Viral Acharya’s abrupt decision to tender his resignation raises the same questions which were asked following Urjit Patel’s departure in late 2018.

Is Prime Minister Narendra Modi’s government encroaching upon the central bank’s independence, so much so that officials prefer to leave the organisation altogether?

Has the government-versus-RBI tussle finally ended, with the former emerging victorious, but in the process undermining the reputation of the central bank?

While questions such as these have to be seen through the prism of the personal reasons cited by both Patel and Acharya, there is no denying that their exits will influence policy to an alarming extent.

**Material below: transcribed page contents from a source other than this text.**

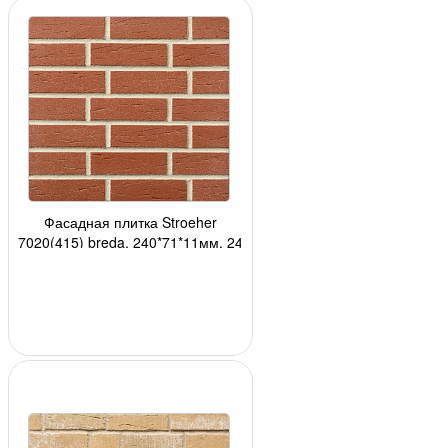
Фасадная плитка Stroeher
7020(415) breda, 240*71*11мм, 24
шт./уп.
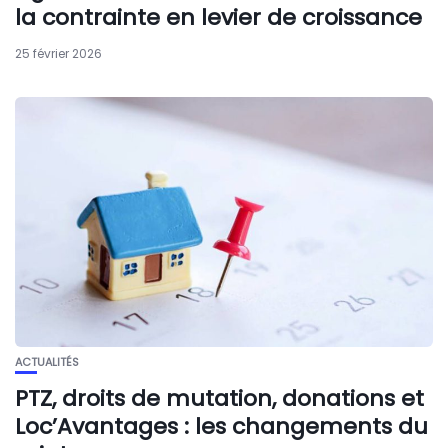
la contrainte en levier de croissance
25 février 2026
ACTUALITÉS
PTZ, droits de mutation, donations et
Loc’Avantages : les changements du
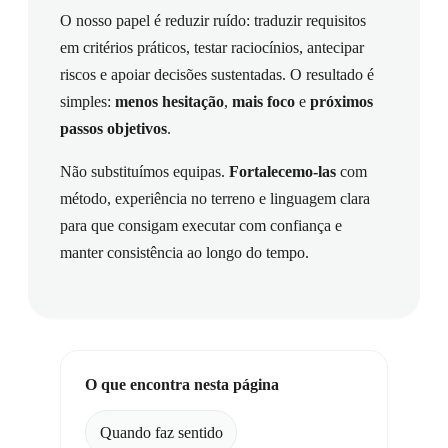
O nosso papel é reduzir ruído: traduzir requisitos
em critérios práticos, testar raciocínios, antecipar
riscos e apoiar decisões sustentadas. O resultado é
simples:
menos hesitação
,
mais foco
e
próximos
passos objetivos
.
Não substituímos equipas.
Fortalecemo-las
com
método, experiência no terreno e linguagem clara
para que consigam executar com confiança e
manter consistência ao longo do tempo.
O que encontra nesta página
Quando faz sentido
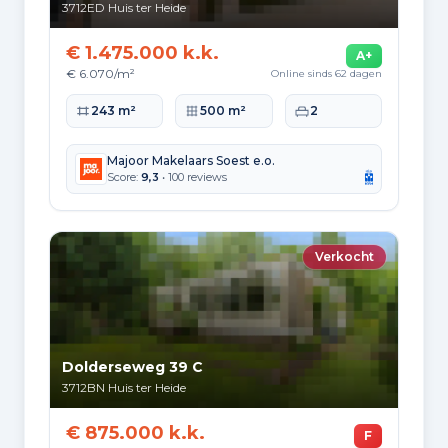
3712ED
Huis ter Heide
€ 1.475.000 k.k.
A+
€ 6.070/m²
Online sinds 62 dagen
Woonoppervlakte
Perceeloppervlakte
Slaapkamers
243 m²
500 m²
2
Majoor Makelaars Soest e.o.
Score:
9,3
• 100 reviews
Verkocht
Dolderseweg 39 C
3712BN
Huis ter Heide
€ 875.000 k.k.
F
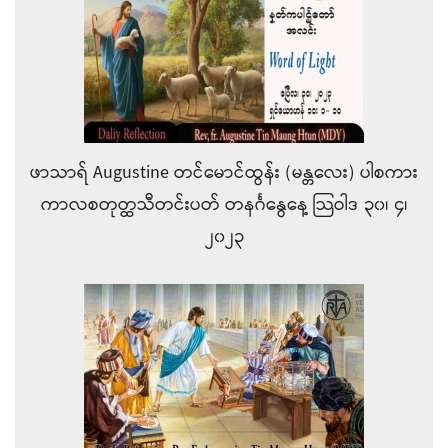
ဖာသာရ် Augustine တင်မောင်ထွန်း (မန္တလေး) ပါစကား
ကာလစတုတ္ထသီတင်းပတ် တနင်္ဂနွေနေ့ သြဝါဒ ၃၀၊ ၄၊
၂၀၂၃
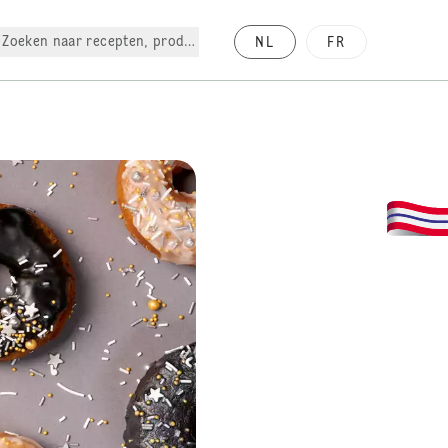
Zoeken naar recepten, producten, enz.
NL
FR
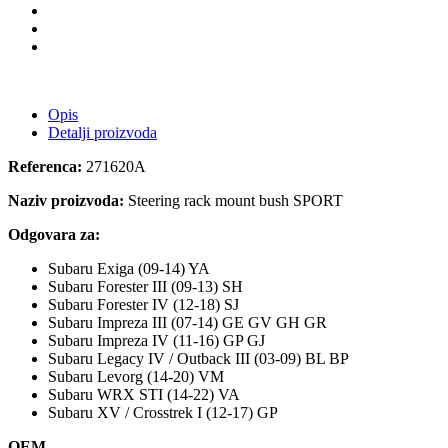
Opis
Detalji proizvoda
Referenca:
271620A
Naziv proizvoda:
Steering rack mount bush SPORT
Odgovara za:
Subaru Exiga (09-14) YA
Subaru Forester III (09-13) SH
Subaru Forester IV (12-18) SJ
Subaru Impreza III (07-14) GE GV GH GR
Subaru Impreza IV (11-16) GP GJ
Subaru Legacy IV / Outback III (03-09) BL BP
Subaru Levorg (14-20) VM
Subaru WRX STI (14-22) VA
Subaru XV / Crosstrek I (12-17) GP
OEM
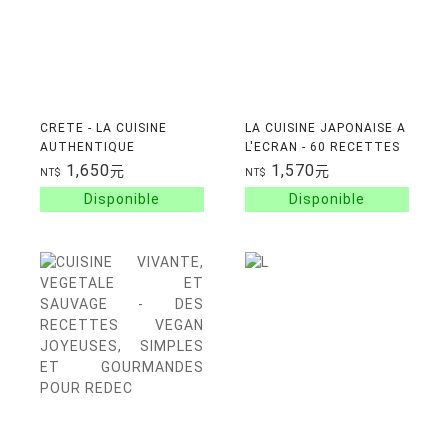
CRETE - LA CUISINE
LA CUISINE JAPONAISE A
AUTHENTIQUE
L'ECRAN - 60 RECETTES
CULTE DU STUDIO GHIBLI
1,650
1,570
元
元
NT$
NT$
A MIDNIGHT DINER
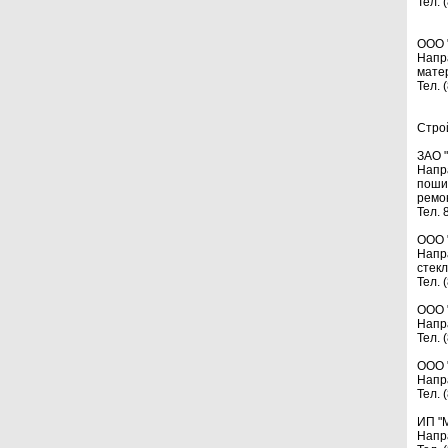
Тел. 
ООО 
Напр
мате
Тел. 
Стро
ЗАО 
Напр
поши
ремо
Тел. 
ООО 
Напр
стекл
Тел. 
ООО 
Напр
Тел. 
ООО 
Напр
Тел. 
ИП "
Напр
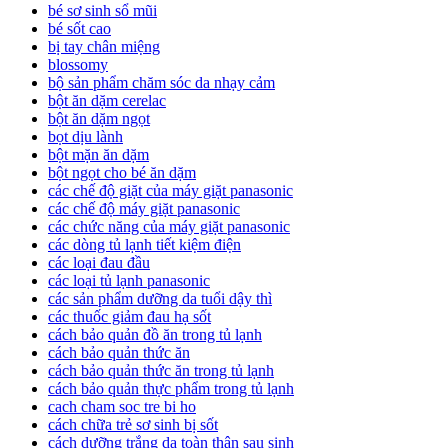
bé sơ sinh sổ mũi
bé sốt cao
bị tay chân miệng
blossomy
bộ sản phẩm chăm sóc da nhạy cảm
bột ăn dặm cerelac
bột ăn dặm ngọt
bọt dịu lành
bột mặn ăn dặm
bột ngọt cho bé ăn dặm
các chế độ giặt của máy giặt panasonic
các chế độ máy giặt panasonic
các chức năng của máy giặt panasonic
các dòng tủ lạnh tiết kiệm điện
các loại đau đầu
các loại tủ lạnh panasonic
các sản phẩm dưỡng da tuổi dậy thì
các thuốc giảm đau hạ sốt
cách bảo quản đồ ăn trong tủ lạnh
cách bảo quản thức ăn
cách bảo quản thức ăn trong tủ lạnh
cách bảo quản thực phẩm trong tủ lạnh
cach cham soc tre bi ho
cách chữa trẻ sơ sinh bị sốt
cách dưỡng trắng da toàn thân sau sinh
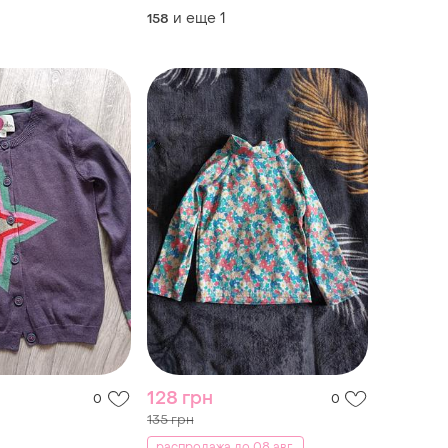
комфортный!
и еще
1
158
128 грн
0
0
135 грн
распродажа до 08 авг.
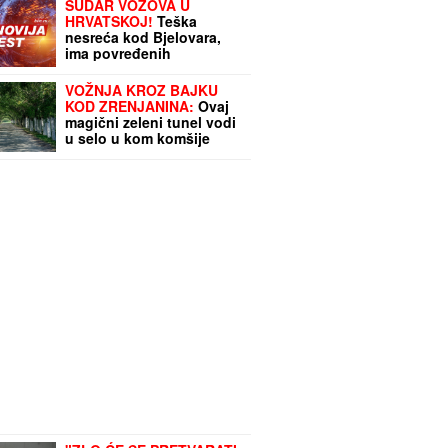
SUDAR VOZOVA U
HRVATSKOJ!
Teška
nesreća kod Bjelovara,
ima povređenih
VOŽNJA KROZ BAJKU
KOD ZRENJANINA:
Ovaj
magični zeleni tunel vodi
u selo u kom komšije
govore pet jezika, a rode
su svete ptice (FOTO)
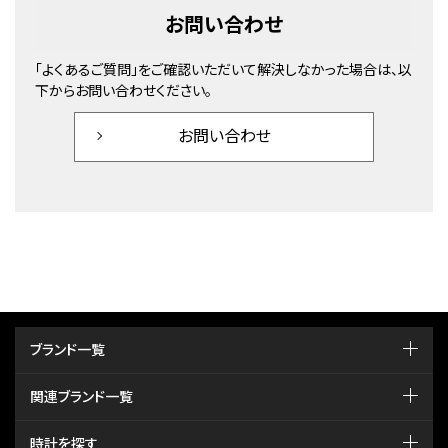
お問い合わせ
「よくあるご質問」をご確認いただいて解決しなかった場合は、以
下からお問い合わせください。
お問い合わせ
ブランド一覧
関連ブランド一覧
時計を探す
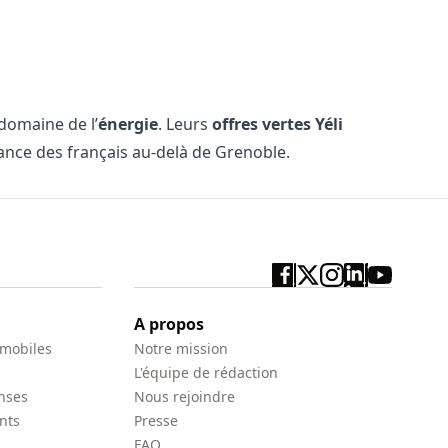
domaine de l’
énergie
. Leurs
offres vertes Yéli
nce des français au-delà de Grenoble.
A propos
 mobiles
Notre mission
L'équipe de rédaction
nses
Nous rejoindre
nts
Presse
FAQ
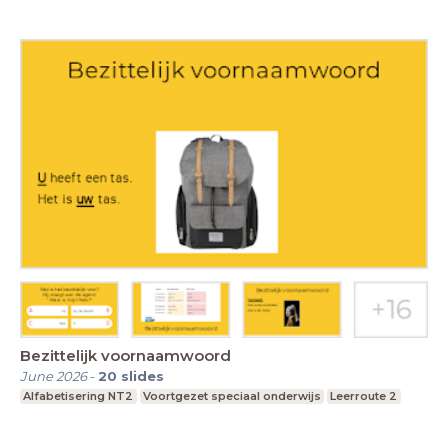
Bezittelijk voornaamwoord
June 2026
-
20
slides
Alfabetisering NT2
Voortgezet speciaal onderwijs
Leerroute 2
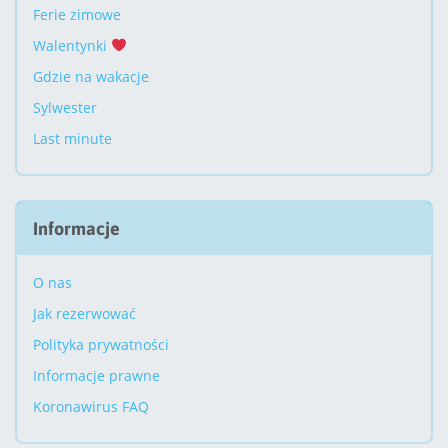
Ferie zimowe
Walentynki
Gdzie na wakacje
Sylwester
Last minute
Informacje
O nas
Jak rezerwować
Polityka prywatności
Informacje prawne
Koronawirus FAQ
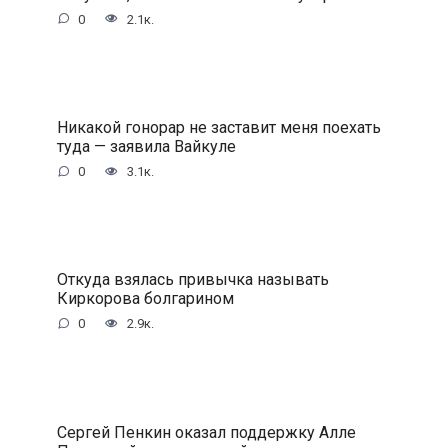
0
2.1к.
Никакой гонорар не заставит меня поехать
туда — заявила Вайкyле
0
3.1к.
Откуда взялась привычка называть
Киркорова болгарином
0
2.9к.
Сергей Пенкин оказал поддержку Алле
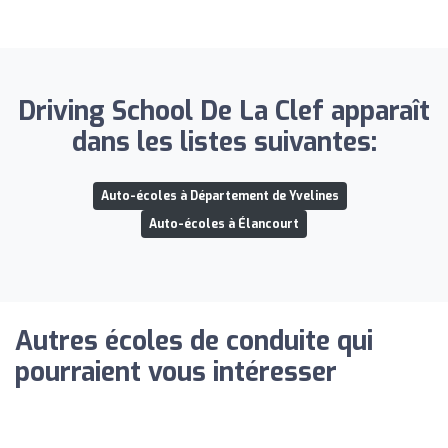
Driving School De La Clef apparaît
dans les listes suivantes:
Auto-écoles à Département de Yvelines
Auto-écoles à Élancourt
Autres écoles de conduite qui
pourraient vous intéresser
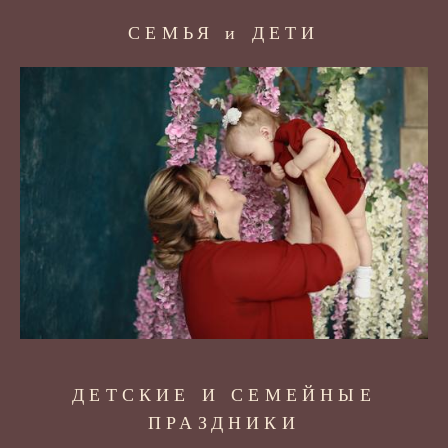
СЕМЬЯ и ДЕТИ
ДЕТСКИЕ И СЕМЕЙНЫЕ
ПРАЗДНИКИ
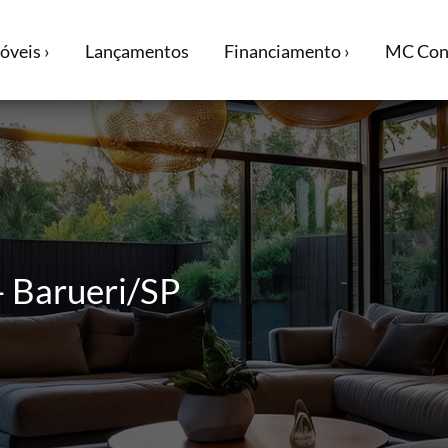
óveis ›
Lançamentos
Financiamento ›
MC Cons
- Barueri/SP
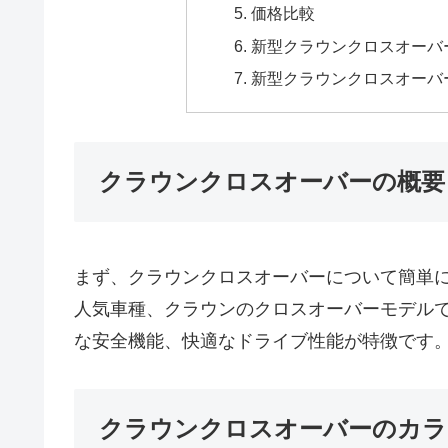
価格比較
新型クラウンクロスオーバ
新型クラウンクロスオーバー
クラウンクロスオーバーの概要
まず、クラウンクロスオーバーについて簡単
人気車種、クラウンのクロスオーバーモデル
な安全機能、快適なドライブ性能が特徴です
クラウンクロスオーバーのカラ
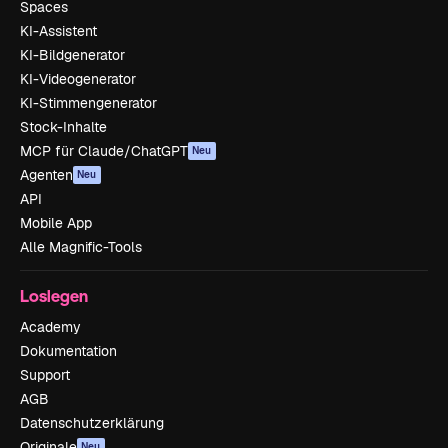
Spaces
KI-Assistent
KI-Bildgenerator
KI-Videogenerator
KI-Stimmengenerator
Stock-Inhalte
MCP für Claude/ChatGPT
Neu
Agenten
Neu
API
Mobile App
Alle Magnific-Tools
Loslegen
Academy
Dokumentation
Support
AGB
Datenschutzerklärung
Originale
Neu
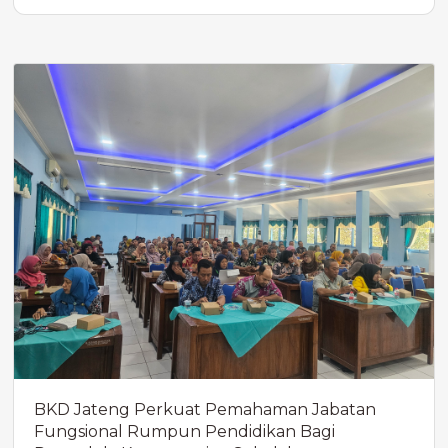
BKD Jateng Perkuat Pemahaman Jabatan
Fungsional Rumpun Pendidikan Bagi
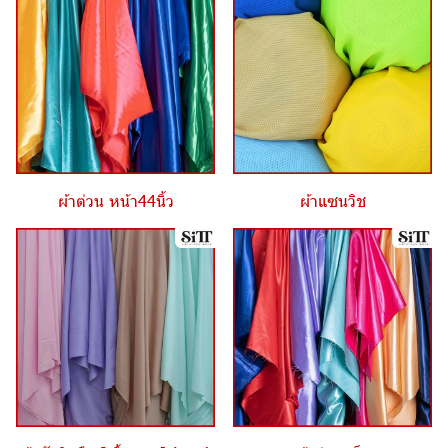
ผ้าต่วน หน้า44นิ้ว
ผ้าแซนวิช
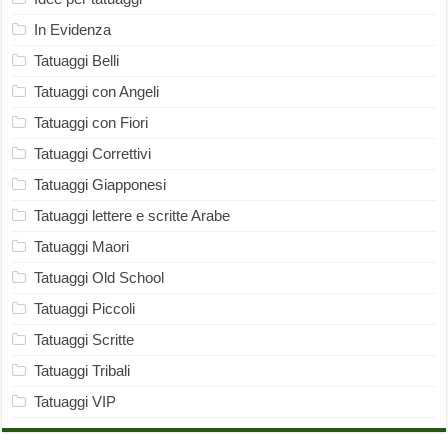
In Evidenza
Tatuaggi Belli
Tatuaggi con Angeli
Tatuaggi con Fiori
Tatuaggi Correttivi
Tatuaggi Giapponesi
Tatuaggi lettere e scritte Arabe
Tatuaggi Maori
Tatuaggi Old School
Tatuaggi Piccoli
Tatuaggi Scritte
Tatuaggi Tribali
Tatuaggi VIP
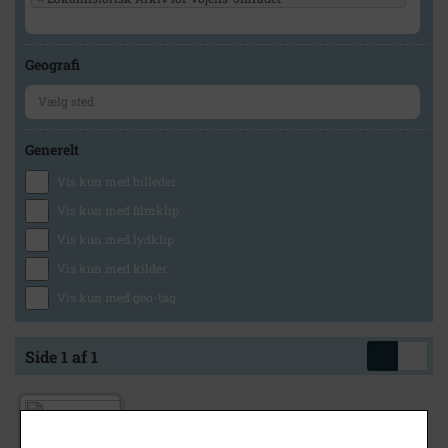
Geografi
Generelt
Vis kun med billeder
Vis kun med filmklip
Vis kun med lydklip
Vis kun med kilder
Vis kun med geo-tag
Side 1 af 1
1960
- 1962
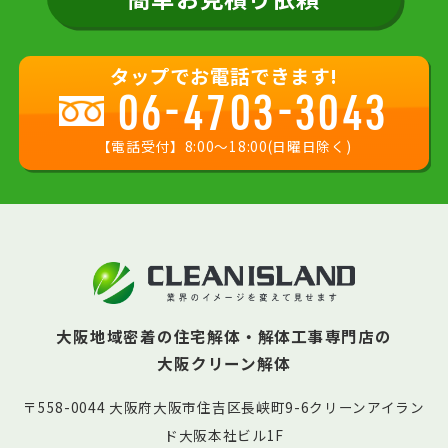
タップでお電話できます!
06-4703-3043
【電話受付】8:00〜18:00(日曜日除く)
大阪地域密着の住宅解体・解体工事専門店の
大阪クリーン解体
〒558-0044 大阪府大阪市住吉区長峡町9-6クリーンアイラン
ド大阪本社ビル1F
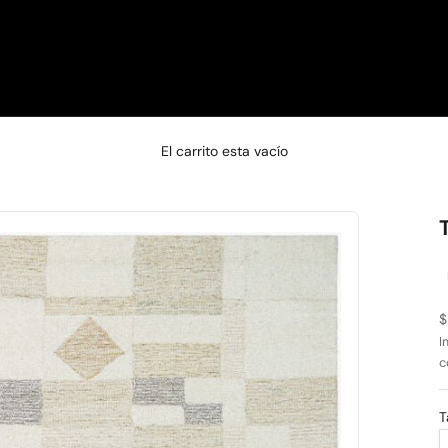
□
El carrito esta vacío
P
$
I
c
T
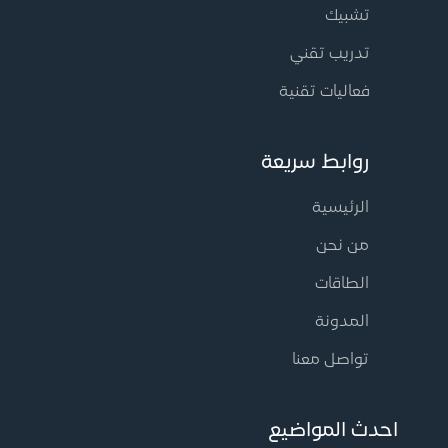
تشبيك
تدريب تقني
فعاليات تقنية
روابط سريعة
الرئيسية
من نحن
الطاقات
المدونة
تواصل معنا
احدث المواضيع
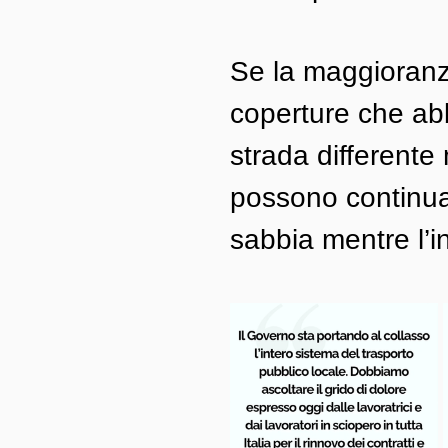
Se la maggioranz
coperture che abb
strada differente
possono continuar
sabbia mentre l’i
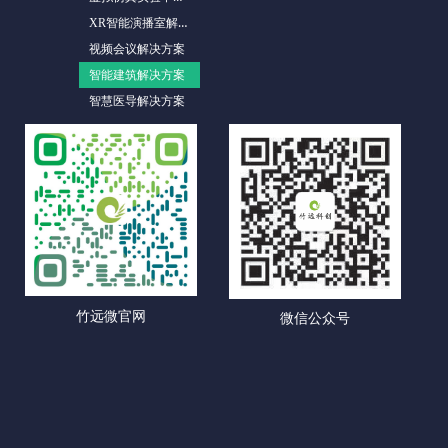
XR智能演播室解决方案
视频会议解决方案
智能建筑解决方案
智慧医导解决方案
竹远微官网
微信公众号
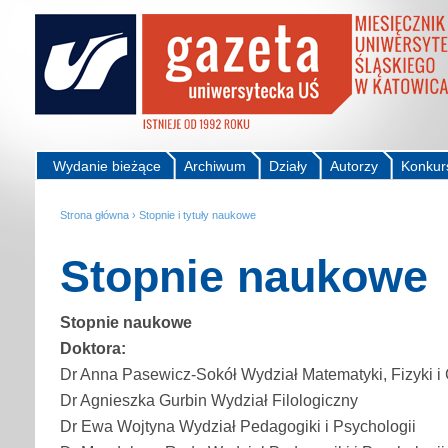
Wydanie bieżące
Archiwum
Działy
Autorzy
Konkur
Strona główna
›
Stopnie i tytuły naukowe
Stopnie naukowe
Stopnie naukowe
Doktora:
Dr Anna Pasewicz-Sokół Wydział Matematyki, Fizyki i
Dr Agnieszka Gurbin Wydział Filologiczny
Dr Ewa Wojtyna Wydział Pedagogiki i Psychologii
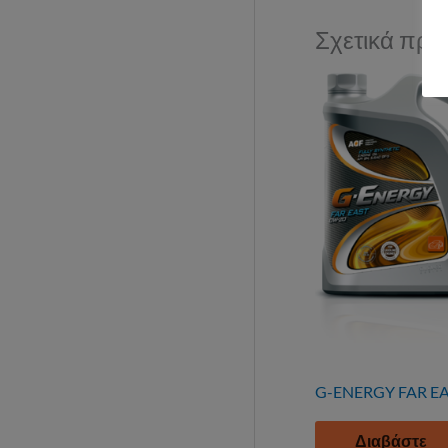
Σχετικά προ
G-ENERGY FAR EA
Διαβάστε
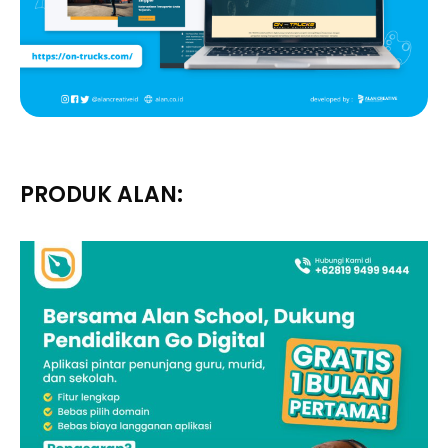
PRODUK ALAN:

The effect has probably been most telling when it comes to monetary policy. Patel’s departure and the appointment of former economic affairs secretary Shaktikanta Das as governor has been followed by three consecutive rate cuts.

In the 15 policy meetings he was a part of, Acharya voted for a rate cut on only two occasions. What is easily forgotten is that he voted for a rate hike also on just two occasions.

While that may not be the textbook definition of a balanced monetary policymaker, the dovish leanings of his fellow members made Acharya resemble an extreme hawk.

Acharya, along with external member Chetan Ghate, was never completely convinced by the durability of disinflation seen over the last few quarters. Given the upside risks, Acharya was loath to even ease the repo rate earlier this month, saying in his statement that he was doing so with some hesitation.

Unless Acharya’s successor is of a similar mind and joins Ghate in looking beyond the immediate forces controlling inflation, predicting monetary policy will be far more straightforward now.

While this in itself is not detrimental to the economy, it does make the Monetary Policy Committee redundant. Why should the committee sit for three days and decide the outcome when it is seemingly four members versus one? Without Acharya, the committee will be a lop-sided one, tilted almost completely in favour of those who prefer easier monetary conditions.